Partial Observability and Zero-Shot Generalization: The GRG-based variant yields superior generalization to novel goals or environment layouts. In 16×16 grid-worlds (16 goals per map, 12 trained/4 held out), G4RL achieved overall SR=0.74, SPL=0.46, compared to SR=0.45 for canonical hierarchical DQN, and was robust to unseen goals and environments (AI2-THOR, House3D) (Ye et al., 2021).
Long-Horizon Control: Graph-guided self-imitation markedly improved long-horizon learning. For example, in large U-shaped AntMaze, success at 1 million steps improved from ≈19% (MSS baseline) to ≈57% with graph-guided self-imitation. Policy performance persisted even with the planner removed at test time, indicating strong internalization of the structural knowledge (Kim et al., 2023).
Path Planning and Robotics: The two-level SG-RL achieves sub-millisecond planning for abstract sub-goal paths, short and smooth trajectories in large-scale real maps, and robust recovery from unexpected obstacles via local RL policies, with action-switching frequency consistently below 10% (Zeng et al., 2018).
Sample Efficiency and Policy Diversity: Empirical results indicate that G4RL increases sample diversity, state-entropy, and robustness to stochasticity in transitions, broadening the agent's experience space (Kim et al., 2023, Zhang et al., 14 Nov 2025).

6. Practical Implementation and Limitations

Implementing G4RL requires careful attention to graph construction, computational tradeoffs, and environment representation:

Graph Construction Overhead: Finer grid or larger graph improves distance/proximity modeling but increases pre-computation, storage, and update cost. Sparse graphs trade off accuracy and speed; dynamic construction or sampling schemes (e.g., FPS) can manage this (Zhang et al., 14 Nov 2025, Kim et al., 2023).
Policy-Conditioned Connectivity: Dynamic or learned graphs must robustly encode transitions feasible for the current policy. Value-based edge weights or Dirichlet posterior updates tie planning efficacy to policy learning (Ye et al., 2021, Kim et al., 2023).
Low-Dimensional State Constraints: Most G4RL evaluations to date involve compact, spatial or semantic state representations. Applying neural graph encoders to visual state-spaces or high-D observations would require additional metric learning or state embedding techniques (Zhang et al., 14 Nov 2025, Kim et al., 2023).
Environment Symmetry/Transition Regularity: Some G4RL instantiations assume symmetric or reversible transitions for maximal benefit. Performance in highly asymmetric or irreversible settings may require modifications (Zhang et al., 14 Nov 2025).
Exploration vs. Exploitation Tradeoffs: Stochastic sub-goal skipping, graph-governed early termination, and reward shaping substantially affect the learning progression, requiring calibrated hyperparameters (e.g., $\lambda$ , $\alpha$ , stopping thresholds). Performance is empirically robust to these values within broad ranges (Kim et al., 2023, Ye et al., 2021).
Computational Cost: Graph learning and encoder training approximately double computational time relative to base GCHRL in some settings, but performance improvements can offset this via faster learning or higher policy quality (Zhang et al., 14 Nov 2025).

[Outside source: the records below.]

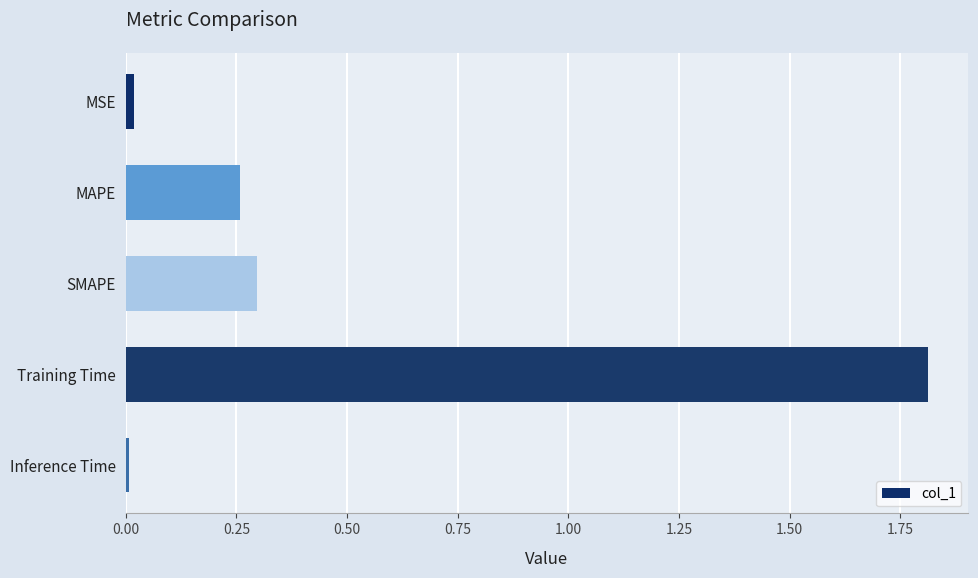

Between SMAPE and Inference Time, which is larger?

SMAPE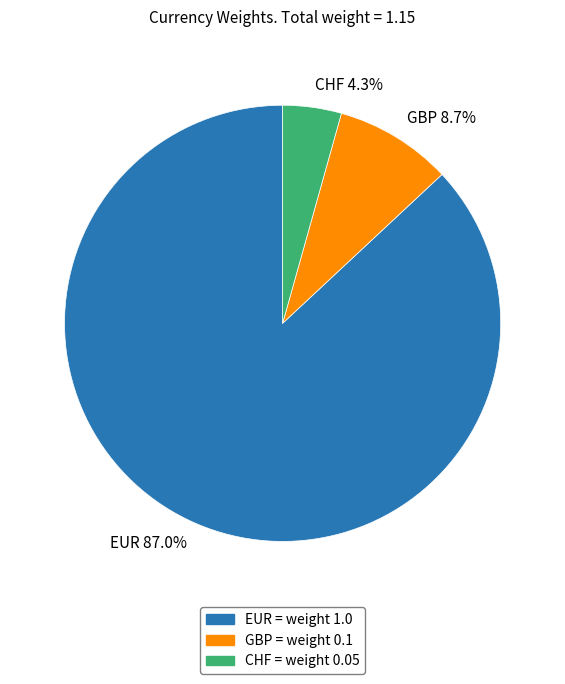

Approximately how many times larger is the value at GBP compared to EUR?

0.1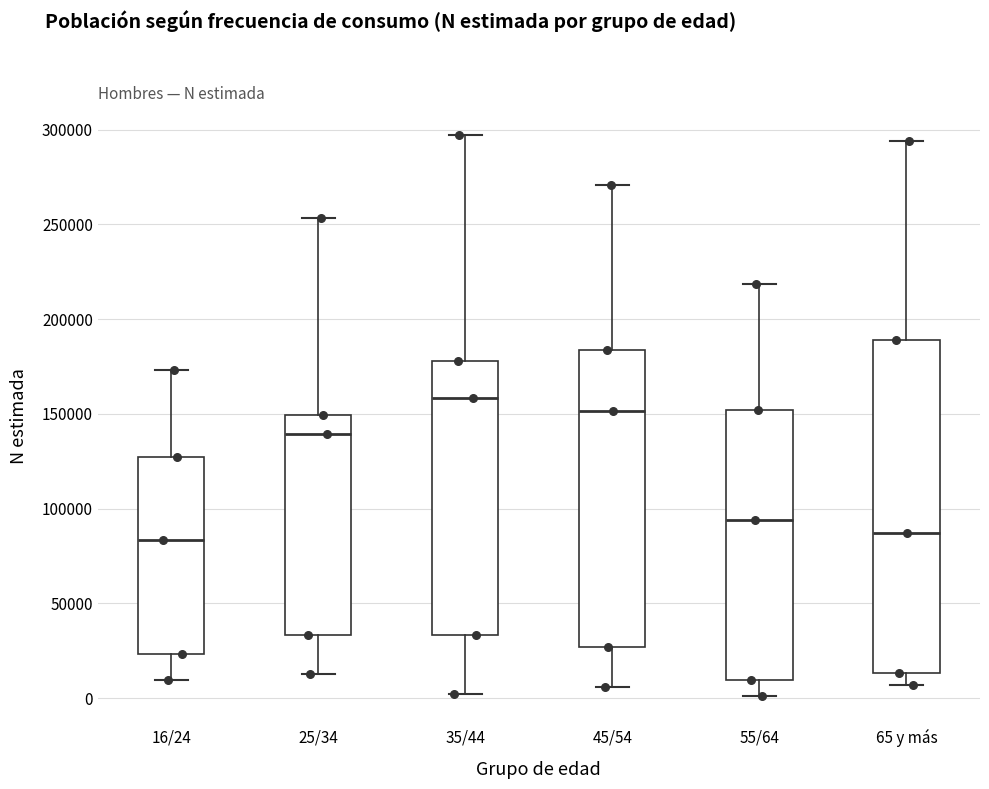

Reading left to right, transcribe this box plot: for each box, give where its median line is, the range the box spans, and where its two whiskers end, as read against the y-axis. The values are not printed on the chart, so give them approximately, as read against the axis.

16/24: median 85000, box 25000 to 125000, whiskers 10000 to 175000
25/34: median 140000, box 35000 to 150000, whiskers 15000 to 255000
35/44: median 160000, box 35000 to 180000, whiskers 0 to 295000
45/54: median 150000, box 25000 to 185000, whiskers 5000 to 270000
55/64: median 95000, box 10000 to 150000, whiskers 0 to 220000
65 y más: median 85000, box 15000 to 190000, whiskers 5000 to 295000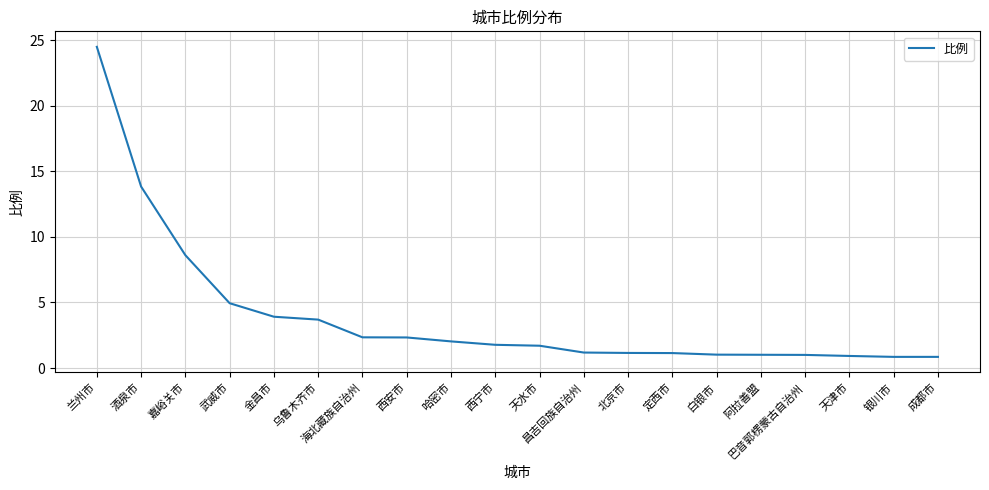

What is the ratio of the value at 兰州市 to the value at 西安市?

10.5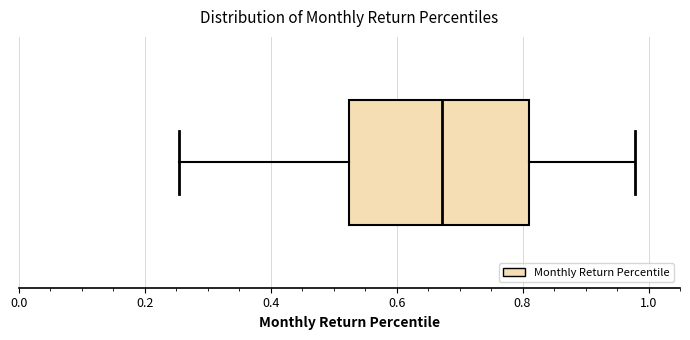

Transcribe this box plot: give where the median line is, the range the box spans, and where the two whiskers end, as read against the x-axis. The values are not printed on the chart, so give them approximately, as read against the axis.

median 0.68, box 0.52 to 0.82, whiskers 0.26 to 0.98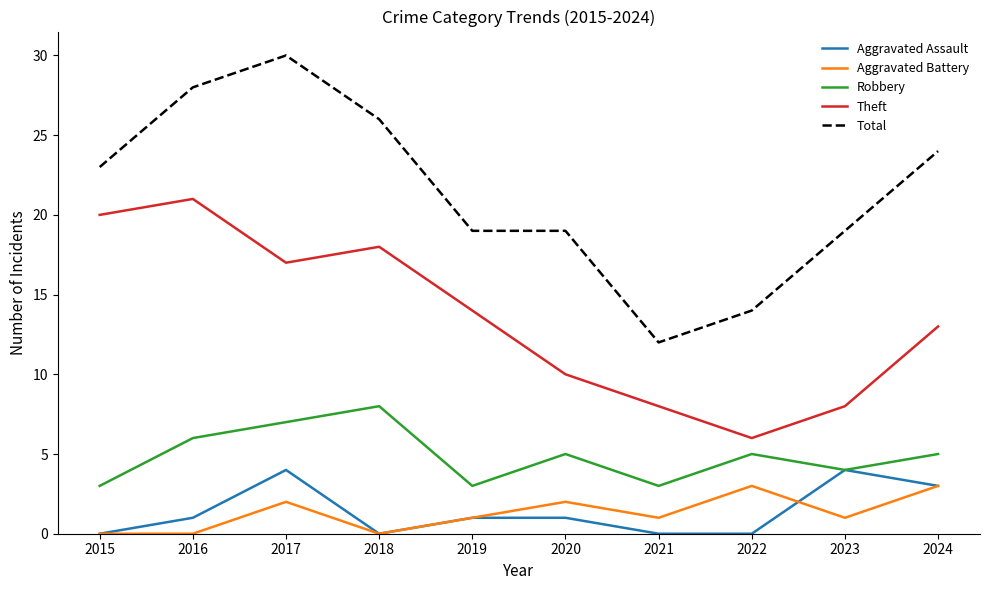

True or false: Theft and Robbery cross at least once.

False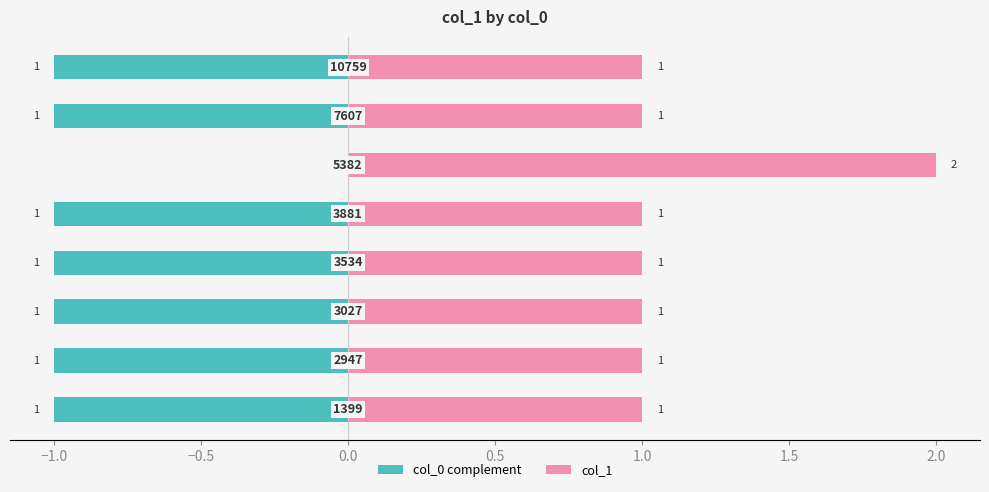

Between 1.0 and 2.0, which is larger?

1.0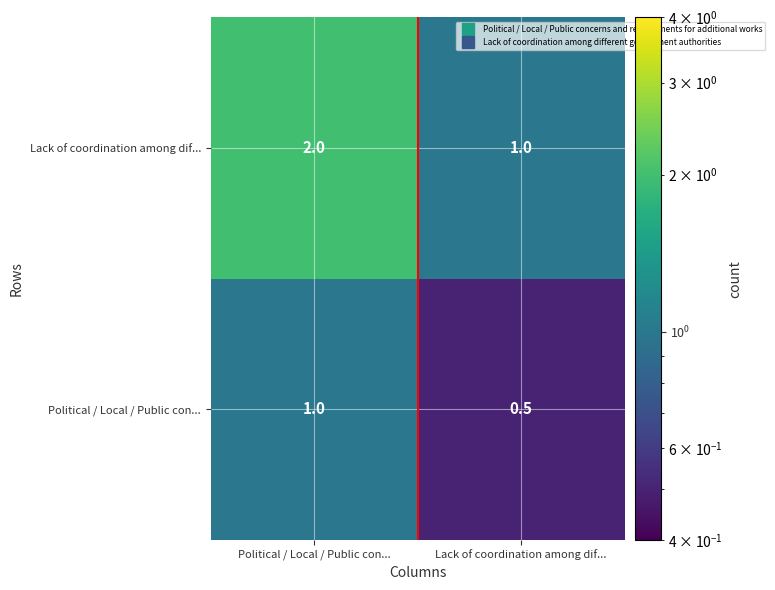

At how many categories does at least one series exceed 0?

2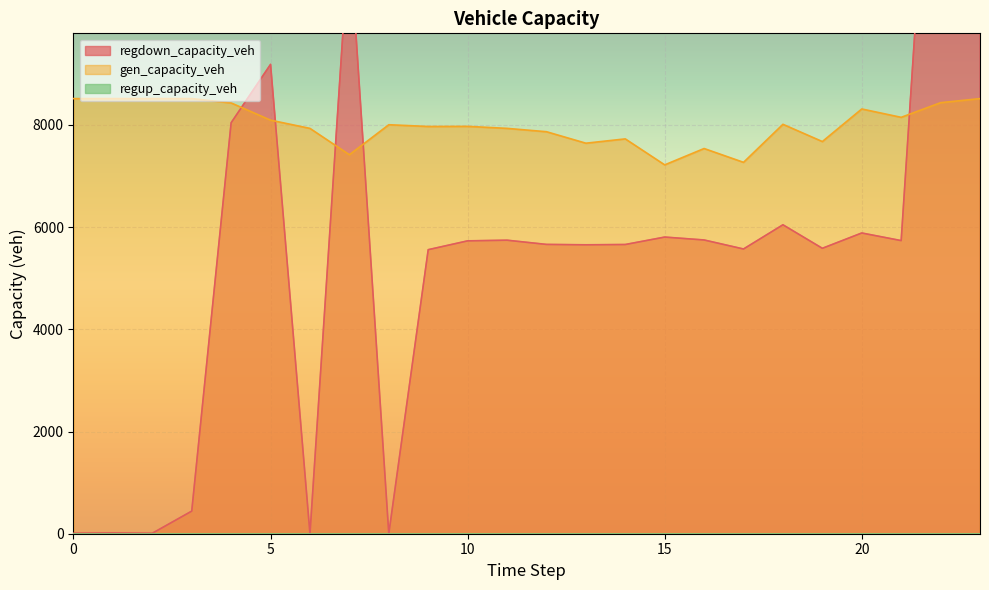

How many intersections are there between regdown_capacity_veh and gen_capacity_veh?

5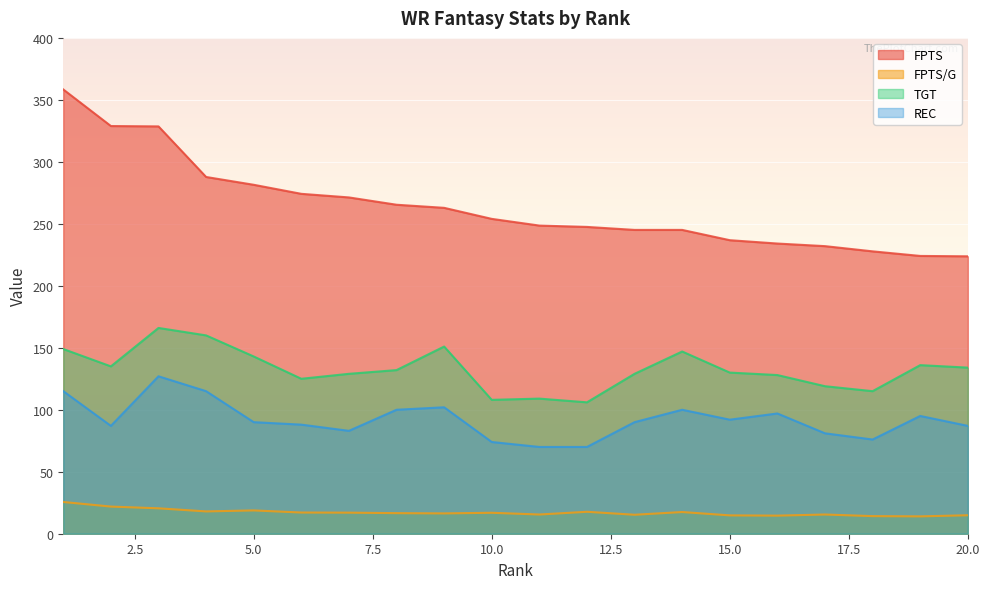

Between 9 and 7, which is larger?

7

Key References and Variants:

Core Idea	Paper Title / arXiv ID	Environment/Domain
Spatial subgoal graph + LSPI	"Combining Subgoal Graphs..." (Zeng et al., 2018)	Robotics, path planning
Graph-based hindsight goal generation	"Complex Robotic Manipulation..." (Bing et al., 2020)	Fetch robotics
Dirichlet-Categorical relational GRG	"Hierarchical...with GRG" (Ye et al., 2021)	Grid-world, AI2-THOR, House3D
Graph-based self-imitation/distillation	"Imitating Graph-Based Planning..." (Kim et al., 2023)	AntMaze, Reacher, etc.
Neural graph encoder-decoder for GCHRL	"Incorporating Spatial Information..." (Zhang et al., 14 Nov 2025)	Diverse GCHRL

G4RL offers a principled methodology for integrating graph-structured abstractions into hierarchical and goal-conditioned RL, enabling richer sub-goal representations, robust planning, and substantial empirical gains in complex and partially observable domains.